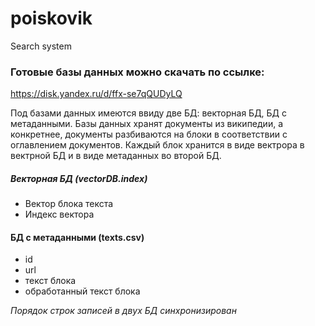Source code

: # poiskovik
Search system

### Готовые базы данных можно скачать по ссылке: 
https://disk.yandex.ru/d/ffx-se7qQUDyLQ

Под базами данных имеются ввиду две БД: векторная БД, БД с метаданными.
Базы данных хранят документы из википедии, а конкретнее, документы разбиваются на блоки в соответствии с оглавлением документов.
Каждый блок хранится в виде вектрора в вектрной БД и в виде метаданных во второй БД.


##### Векторная БД (vectorDB.index)
- Вектор блока текста
- Индекс вектора

#### БД с метаданными (texts.csv)
- id
- url
- текст блока
- обработанный текст блока

*Порядок строк записей в двух БД синхронизирован*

▸ **JOB**: Line count for the word "блока": state how many lines of the listing hold it, and give only that number.

▸ **FINISHED EXERCISE**: 3